● Excerto para leitura
· · · · · · ·
As eleições francesas: a vitória da opção social-democrata

Mélenchon revelou-se um político de pequeníssima estatura e quantos o acompanham na vida política portuguesa limitam-se a revelar o seu carácter intrinsecamente antidemocrático.

Desta vez as previsões obtidas através de sondagens não foram desmentidas pelos resultados eleitorais finais. Tal como se previa de algumas semanas a esta parte, Emanuel Macron e Marine Le Pen vão disputar a segunda volta das eleições presidenciais francesas. Macron sairá muito provavelmente vencedor dessa contenda, que opõe duas concepções claramente antagónicas da França e do seu lugar na Europa e no Mundo.

Há, porém, vários motivos de reflexão proporcionados quer pelos resultados verificados, quer pela natureza do debate político ocorrido. No plano dos resultados não podemos deixar de registar desde logo a inusitada circunstância de se terem visto arredados da segunda volta os candidatos apoiados pelos partidos estruturantes de quase todo o período correspondente à V República francesa. Para isso contribuíram factores diversos: no caso da direita, a incompreensível obstinação de François Fillon em travar um combate político num estado de nítida inferioridade cívico-moral, e, no caso do PSF, a opção por uma candidatura politicamente imatura e ideologicamente acantonada num radicalismo esquerdizante impróprio de um partido com vocação governativa. De certa maneira poderemos afirmar que ambos cometeram verdadeiros suicídios políticos.
· · · · · · ·
● Os registos
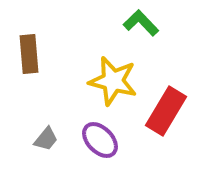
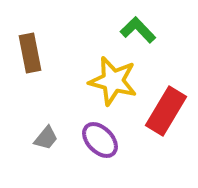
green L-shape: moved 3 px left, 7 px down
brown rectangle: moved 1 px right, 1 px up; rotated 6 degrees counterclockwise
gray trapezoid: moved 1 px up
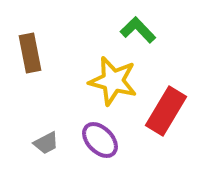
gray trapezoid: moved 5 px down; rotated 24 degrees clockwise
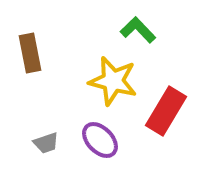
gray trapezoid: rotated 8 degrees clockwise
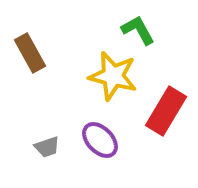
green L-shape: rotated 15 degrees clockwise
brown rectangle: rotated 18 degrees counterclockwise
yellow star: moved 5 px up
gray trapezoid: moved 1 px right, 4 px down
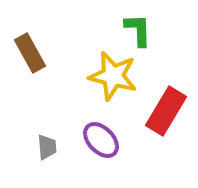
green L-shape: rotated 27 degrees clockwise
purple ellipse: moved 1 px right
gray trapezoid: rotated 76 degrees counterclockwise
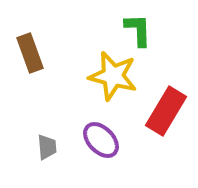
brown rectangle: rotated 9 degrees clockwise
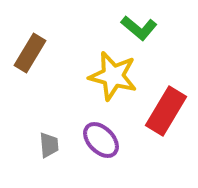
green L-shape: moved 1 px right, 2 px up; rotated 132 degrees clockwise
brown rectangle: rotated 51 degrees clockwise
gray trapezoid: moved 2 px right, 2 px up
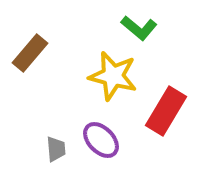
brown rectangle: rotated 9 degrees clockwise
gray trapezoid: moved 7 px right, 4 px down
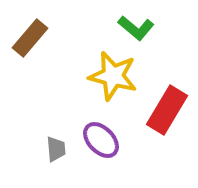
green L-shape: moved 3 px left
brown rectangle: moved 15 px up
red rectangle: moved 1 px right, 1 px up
· · · · · · ·
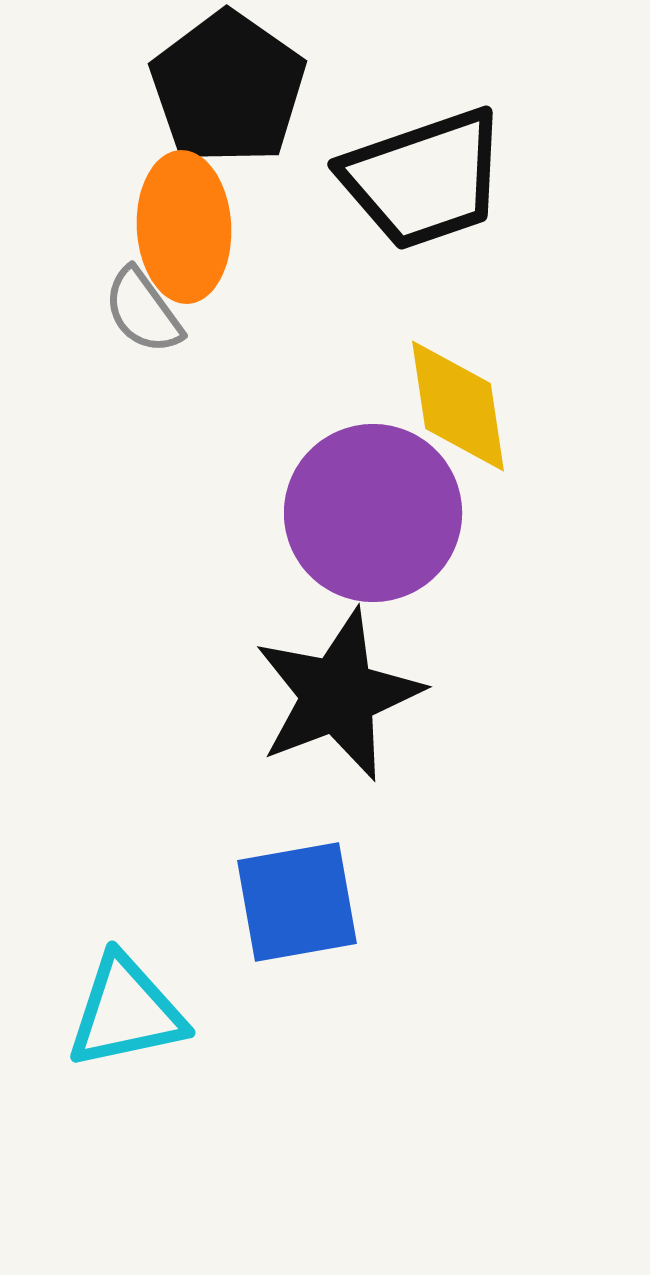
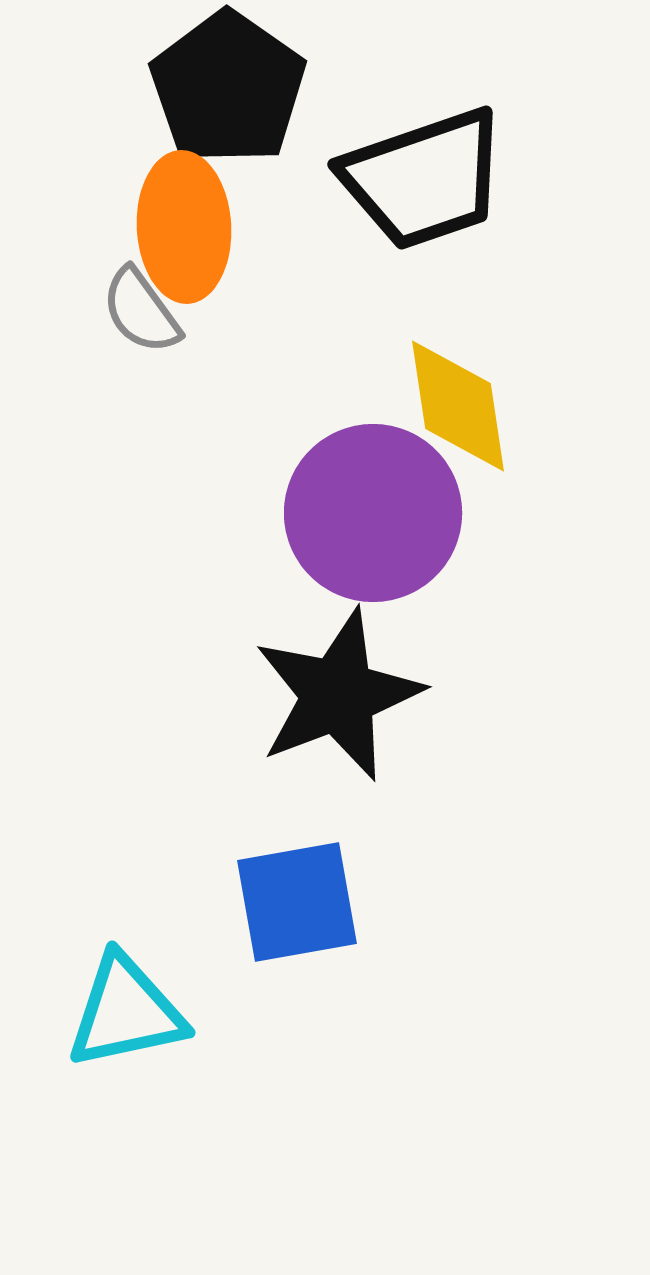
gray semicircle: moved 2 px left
· · · · · · ·
● Lista de tarefas
a - Indique todas as pessoas referidas pelo nome no excerto sobre as eleições francesas.
b - Nos registos, começando na linha que contém "gray trapezoid: moved 1 px up" e terminando na linha que contém "brown rectangle: moved 15 px up", renomeie "green L-shape" para "green T-shape" e volte a escrever só essas linhas, deixando as imagens de fora.

● Soluções por tarefa
a - Mélenchon, Emanuel Macron, Marine Le Pen, François Fillon

b -
gray trapezoid: moved 1 px up
gray trapezoid: moved 5 px down; rotated 24 degrees clockwise
gray trapezoid: rotated 8 degrees clockwise
green T-shape: rotated 15 degrees clockwise
brown rectangle: rotated 18 degrees counterclockwise
yellow star: moved 5 px up
gray trapezoid: moved 1 px right, 4 px down
green T-shape: rotated 27 degrees clockwise
purple ellipse: moved 1 px right
gray trapezoid: rotated 76 degrees counterclockwise
brown rectangle: rotated 9 degrees clockwise
green T-shape: moved 1 px right, 2 px up; rotated 132 degrees clockwise
brown rectangle: rotated 51 degrees clockwise
gray trapezoid: moved 2 px right, 2 px up
brown rectangle: rotated 9 degrees clockwise
gray trapezoid: moved 7 px right, 4 px down
green T-shape: moved 3 px left
brown rectangle: moved 15 px up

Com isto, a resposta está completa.